Kognitive Beeinträchtigungen, der aus dem lateinischen stammende Begriff, steht für jene Funktionen des Gehirns, welche mit Wahrnehmung, Denken und Wissen, aber auch mit Lernen und Erinnern in Zusammenhang stehen. Aber auch unsere Vorstellungskraft, unsere Kreativität und letztlich unser Wille fallen darunter. An der University of South Australia hat man nun herausgefunden, dass gerade diese, oft nur leichten, Beeinträchtigungen, bei medizinischen Diagnosen zu Fehlurteilen führen können. Grund dafür ist, dass die Ergebnisse kognitiver Tests vielfach auf sehkraftabhängigen Aufgaben basieren.
Bei den über 50-Jährigen, die an nicht erkannten Sehprobleme wie Grauer Star oder altersbedingte Makuladegeneration (AMD) leiden, sind rund ein Viertel von dieser Problematik betroffen. Denn obwohl die altersbedingte Makuladegeneration teilweise zum Verlust des Sehvermögens bei älteren Menschen führen kann, ist deren Wahrnehmungsvermögen davon nicht betroffen.

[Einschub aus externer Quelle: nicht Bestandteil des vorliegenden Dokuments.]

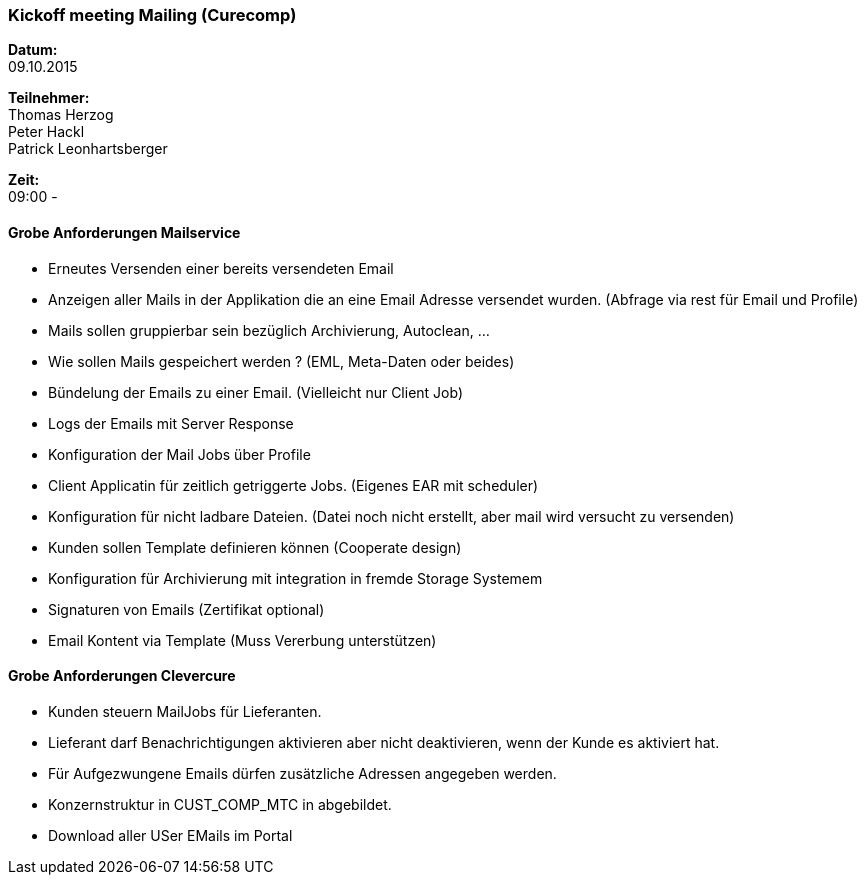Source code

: ### Kickoff meeting Mailing (Curecomp)
*Datum:* + 
09.10.2015 +

*Teilnehmer:* + 
Thomas Herzog + 
Peter Hackl +
Patrick Leonhartsberger +

*Zeit:* + 
09:00 - + 

#### Grobe Anforderungen Mailservice
- Erneutes Versenden einer bereits versendeten Email
- Anzeigen aller Mails in der Applikation die an eine Email Adresse versendet wurden. (Abfrage via rest für Email und Profile)
- Mails sollen gruppierbar sein bezüglich Archivierung, Autoclean, ...
- Wie sollen Mails gespeichert werden ? (EML, Meta-Daten oder beides)
- Bündelung der Emails zu einer Email. (Vielleicht nur Client Job)
- Logs der Emails mit Server Response
- Konfiguration der Mail Jobs über Profile
- Client Applicatin für zeitlich getriggerte Jobs. (Eigenes EAR mit scheduler)
- Konfiguration für nicht ladbare Dateien. (Datei noch nicht erstellt, aber mail wird versucht zu versenden)
- Kunden sollen Template definieren können (Cooperate design)
- Konfiguration für Archivierung mit integration in fremde Storage Systemem
- Signaturen von Emails (Zertifikat optional)
- Email Kontent via Template (Muss Vererbung unterstützen)

#### Grobe Anforderungen Clevercure
- Kunden steuern MailJobs für Lieferanten.
- Lieferant darf Benachrichtigungen aktivieren aber nicht deaktivieren, wenn der Kunde es aktiviert hat.
- Für Aufgezwungene Emails dürfen zusätzliche Adressen angegeben werden. 
- Konzernstruktur in CUST_COMP_MTC in abgebildet.
- Download aller USer EMails im Portal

Die australischen Forscher wählten für ihre Studie 24 Teilnehmer mit normalem Sehvermögen aus. Sie mussten zwei kognitive Tests absolvieren - einen mit sehkraftabhängigen reaktiven Aufgaben und den anderen, der auf verbaler Gewandtheit basierte.

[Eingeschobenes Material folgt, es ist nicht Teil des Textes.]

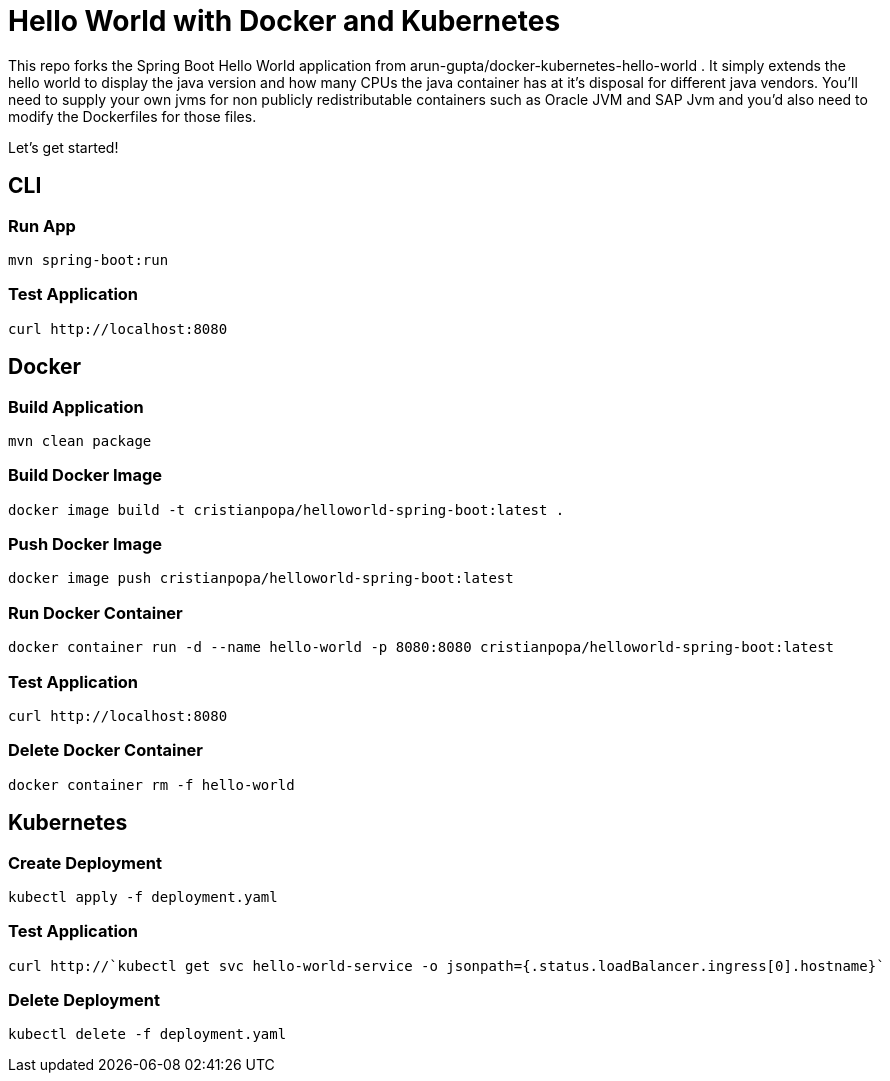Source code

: = Hello World with Docker and Kubernetes

This repo forks the Spring Boot Hello World application from arun-gupta/docker-kubernetes-hello-world . 
It simply extends the hello world to display the java version and how many CPUs the java container has at it's disposal for different java vendors. You'll need to supply your own jvms for non publicly redistributable containers such as Oracle JVM and SAP Jvm and you'd also need to modify the Dockerfiles for those files. 

Let's get started!

== CLI

=== Run App

```
mvn spring-boot:run
```

=== Test Application

```
curl http://localhost:8080
```

== Docker

=== Build Application

```
mvn clean package
```

=== Build Docker Image

```
docker image build -t cristianpopa/helloworld-spring-boot:latest .
```

=== Push Docker Image

```
docker image push cristianpopa/helloworld-spring-boot:latest
```

=== Run Docker Container

```
docker container run -d --name hello-world -p 8080:8080 cristianpopa/helloworld-spring-boot:latest
```

=== Test Application

```
curl http://localhost:8080
```

=== Delete Docker Container

```
docker container rm -f hello-world
```

== Kubernetes

=== Create Deployment

```
kubectl apply -f deployment.yaml
```

=== Test Application

```
curl http://`kubectl get svc hello-world-service -o jsonpath={.status.loadBalancer.ingress[0].hostname}`
```

=== Delete Deployment

```
kubectl delete -f deployment.yaml
```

Mit einer Brille, die AMD simulierte, schnitten die Teilnehmer bei dem kognitiven Test mit Reaktionszeitaufgaben deutlich schlechter ab als ohne Brille. Bei den Tests zum Redefluss gab es keinen statistischen Unterschied, wenn sie die Brille trugen.
Die Studienleiterin Anne Macnamara erklärte dazu: “Die Ergebnisse seien ein deutlicher Hinweis darauf, dass Sehbehinderungen - von denen weltweit etwa 200 Millionen Menschen über 50 Jahre betroffen sind - die kognitiven Ergebnisse bei Tests, die visuelle Fähigkeiten betreffen, ungerechtfertigt beeinflussen.”
Und diese falschen Ergebnisse können äußerst negative Folgen haben und vor allem zu unnötigen Veränderungen in den Lebens-, Arbeits-, Finanz- oder Sozialverhältnissen einer betroffenen Person führen. So kann ein falsches Ergebnis zur Diagnose einer leichten kognitiven Beeinträchtigung beitragen und dadurch psychologische Probleme wie Depressionen und Angstzustände auslösen.
“Da vor allem Menschen mit AMD ob ihres Sehverlusts bereits mit zahlreichen Problemen zu kämpfen haben, ist eine ungenaue kognitive Bewertung eine zusätzliche Belastung, die sie nicht brauchen.”
Die australischen Forscher gehen davon aus, dass künftig bei neurodegenerativen Erkrankungen, bei der Bewertung der kognitiven Fähigkeiten der Menschen auch das Sehvermögen berücksichtigt werden muss.
Helfen können dabei künftig Mobile Apps, die verwendet werden, um simulierte visuelle Beeinträchtigungen auf das Testmaterial zu legen, wenn die Stimuli getestet werden”, sagt Macnamara. Auch schnelle und einfache Screening-Aufgaben, bevor Menschen kognitive Tests durchführen, könnten eingebaut werden. Und zudem bedarf bei den Tests auch verbaler Aufgaben, die dann Teil der Bewertung sind.